One of my questions was answered even before I got there. The black cod with miso has, amongst those who have and has not sampled it a slightly mythical status. It is indeed Nobu’s signature dish.

Upon asking my other question, the waiter replied, “We can put a menu together for you. What sorts of things do you like?”

He obviously knew the menu and had sized us up well as his and the chef’s choices for us went down a storm.

I’ll freely admit that I got lost in the delicious array of works of art that kept coming by, but I’ll do my best to remember them.

Yellowtail sashimi with jalapeƱo and coriander. Creative, non traditional and a great place to start the meal. It set the tone for the rest of the evening, with that delicate balance of flavours. Greedy pots here had two pieces, one with a bit of coriander and one without. The difference between the two was almost like having a completely new dish. The coriander sets off some flavours that you wouldn’t think and it’s an infinitely better dish for it.

Next up was a platter of sushi and sashimi. I’d never had scallop sashimi before, usually it’s difficult finding scallops fresh enough. Tonight I was pleasantly surprised. Really fresh scallops have a texture like tofu with all those subtle flavours of the sea. There was ofcourse some salmon sashimi but alongside it was some toro, sashimi cut from the belly of the tuna, which has the most delicate texture and strongest flavour. There were also assorted bits of sushi on the platter, and it was about this point I stopped taking notes and started just enjoying myself.

The black cod was everything I thought it’d be. Perfectly cooked cod flakes but is not flaky. It’s still moist and has some bite. I’ve always thought that the marinade for the black cod wasn’t really the point of the dish, but really an accompaniment, something used by the fish to really make it show it’s true flavours.

Luckily for me the other three didn’t really like it. Hey hey, more for greedy gumdrops here. I had two portions all to myself before the wagyu beef arrived.

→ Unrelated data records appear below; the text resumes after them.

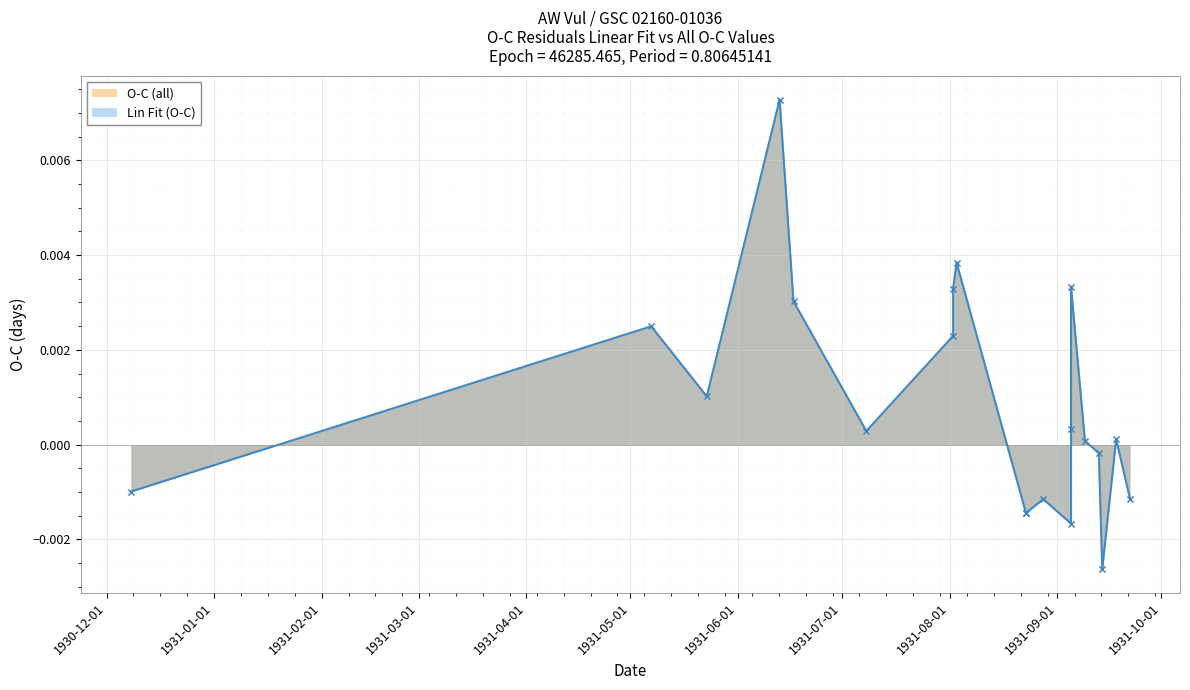

What are all the series names shown in the legend?

Lin Fit (O-C), O-C (all)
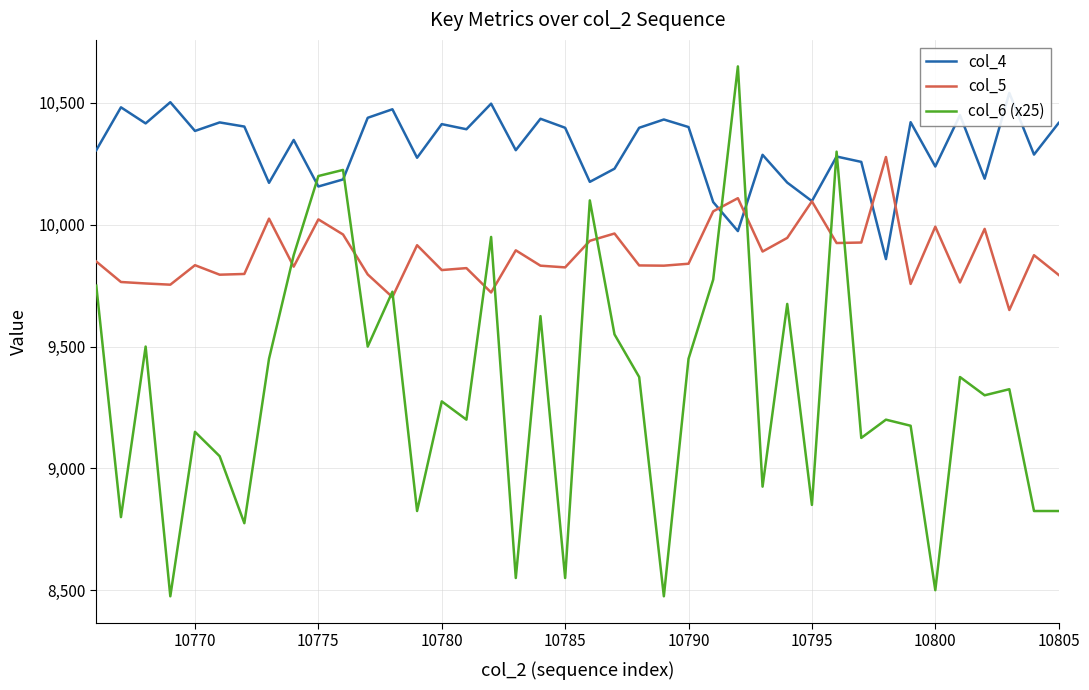

What is the highest value of the col_5 series?

10278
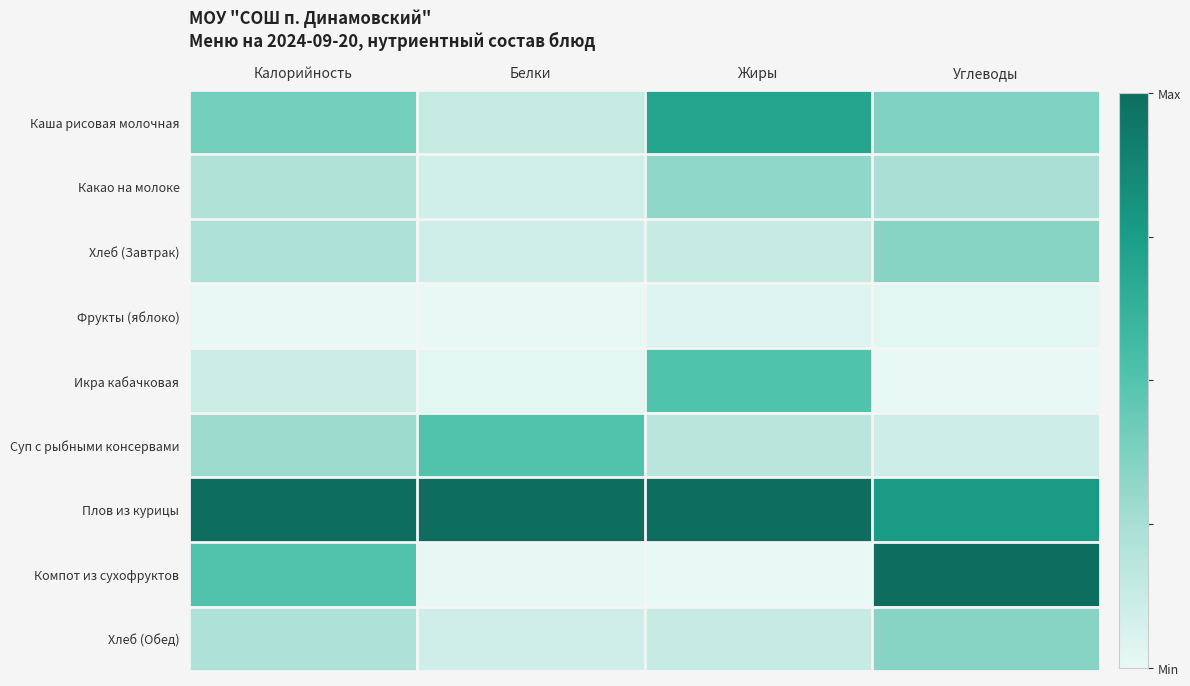

How many categories are shown in the chart?

4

This was one dish I didn’t know what to make of. Maybe it’s that I don’t really know how to appreciate it. Was it a good meat dish? Yes it was tasty. Was it the best beef I’ve had. Well not really, I was a little underwhelmed by it all.

Dessert was a bit of a mixture. Green tea ice cream with a chocolate brownie, various mochi and a lovely tiramisu.

I enjoyed the meal here, and I’d come here again, gladly so. The service is excellent here, and the waiters know the menu well enough to be able to guide you if you’re unsure of yourself. I did find it a little too showy if that makes any sense at all. I felt like I was in a place where people go to be seen, kinda like you’re on show whilst you’re dining.